Friday, February 03, 2006

New York's Air Quality After 9/11/01: What EPA Administrator Whitman Knew & When She Knew It






"From day one, it was obvious that they were lying to the people of New York when they started saying within two days after the disaster that the air was safe to breathe and the water was safe to drink, before there was any data to indicate it,” Representative Jerrold Nadler said of Thursday‘s decision by a judge to allow a class-action lawsuit against the EPA and (former) EPA Administrator Christine Todd Whitman.


Christine Todd Whitman said it after there was data to indicate it, Congressman Nadler, and in some television news vault is smoking gun videotape proving it. Videotape of a conversation that took place on a New York street between then-EPA Administrator Christine Todd Whitman and an EPA technician collecting samples around the WTC site. Neither knew that what they were saying was being captured on camera and being broadcast to the world.

It happened on September 14, 2001. The day that President Bush first appeared at ground zero in NYC with a contingent of cabinet secretaries and delivered the "I can hear you, all the world can hear you, and the people who knocked these buildings down will hear us all soon" speech.

Once the protocol of the President being the first federal government official to survey the scene had been met, current and former congressional leaders poured into New York where they fanned out over lower Manhattan. News organizations sent camera crews to follow their movement as they made their way through the streets leading down to the smoking mass that had been the WTC. They covered all of the different access routes around the WTC, following the mobs that included the politicians surveying the destruction left by the attacks of 9/11/01. Broadcast news organizations set up cameras at various street locations all around the perimeter streets that led into the WTC’s smoldering ruins. It was one of these cameras (I think it was C-Span’s), placed near one of the stationary air monitoring stations that the EPA had established to collect samples in the area, that caught it. The “smoking gun.”

Throughout the coverage of the day’s events, the cameras on these NY side streets in lower Manhattan were left on to capture and broadcast the scene and people moving throughout the area. After interviews with government officials had been conducted, the cameras were left in Live Cam mode, showing people walking around the neighborhood of the tragedy. People would gather around when some Bush administration official or other politician stopped in front of the camera to be interviewed. But as soon as the interview was over and the politician moved on, so did the people who had been watching. The cameras were primarily recording a very eerie silence and desertedness that had settled over the neighborhood around the site.

When Christine Todd Whitman passed by this one particular camera on her way around ground zero and lower Manhattan, she, too, stopped to be interviewed. And it was after this interview that Whitman, unwittingly, had a candid and revealing conversation with one of her employees. As soon as her interview on the street ended, the people on the street who had stopped to watch the interview moved on leaving Whitman alone on the sidewalk. At least in the immediate camera shot it appeared that the street was deserted, save for someone walking past the camera on the other side of the street now and then.

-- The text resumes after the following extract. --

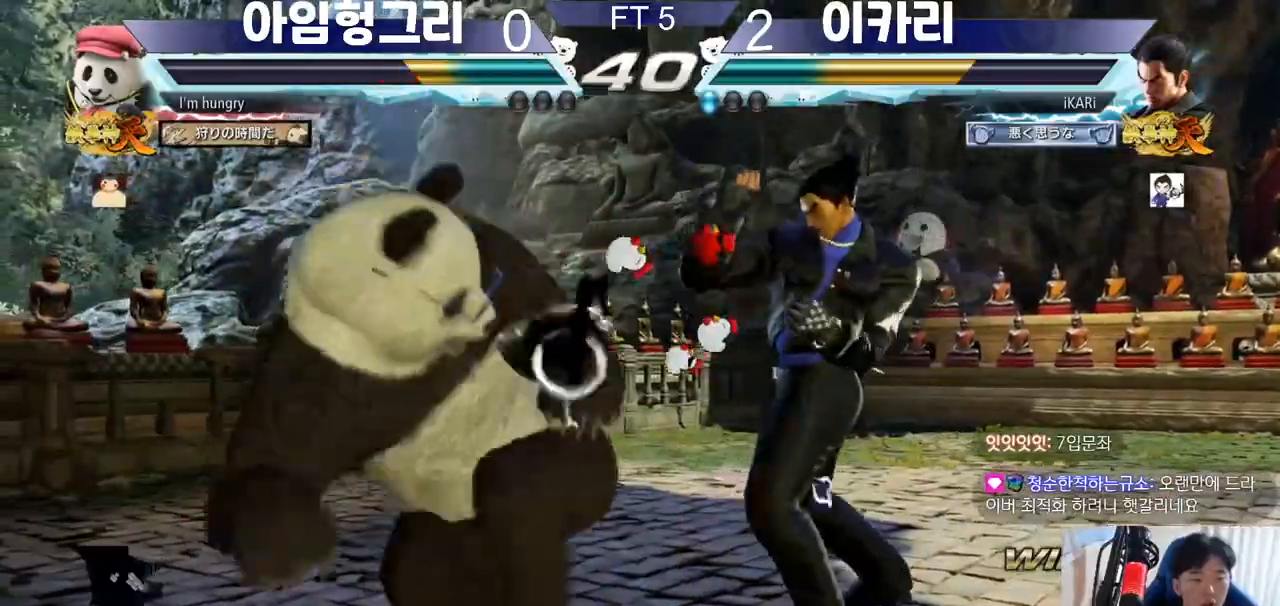
{"buttons": ["TRIANGLE"], "left_stick": "down-left", "events": [[50, "left_stick", "right"], [334, "left_stick", "down-left"], [467, "TRIANGLE", "down"]]}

I don’t think that Whitman realized that the camera was still broadcasting once she finished the interview and everyone had dispersed. I think she presumed that they were off the air. So that when one of her employees, a technician collecting and monitoring samples, appeared nearby looking into a monitoring device, Whitman approached him to discuss his findings. She asked what he was picking up on his equipment. I'm paraphrasing here, but he shook his head somberly and said that everything, all of the readings that they were getting, were "off the charts."

Just moments earlier, Whitman had been talking into a television camera and telling the world in a sincere and reassuring tone that the EPA would be working very closely with NYC officials to keep citizens aware of everything they learn, and of the President’s and the EPA’s deep concern and commitment to protecting the health of New Yorkers.

So you can imagine my surprise when Whitman’s response to the EPA technician collecting and monitoring samples around ground zero was to keep those readings to himself and to not tell anyone.

In some television station’s news vault (probably C-Span’s or CNN’s) is a videotape of an interview on 9/14/01 with Christine Todd Whitman. On a street in lower Manhattan. And what she said after the interview, to an employee, when she thought nobody was listening.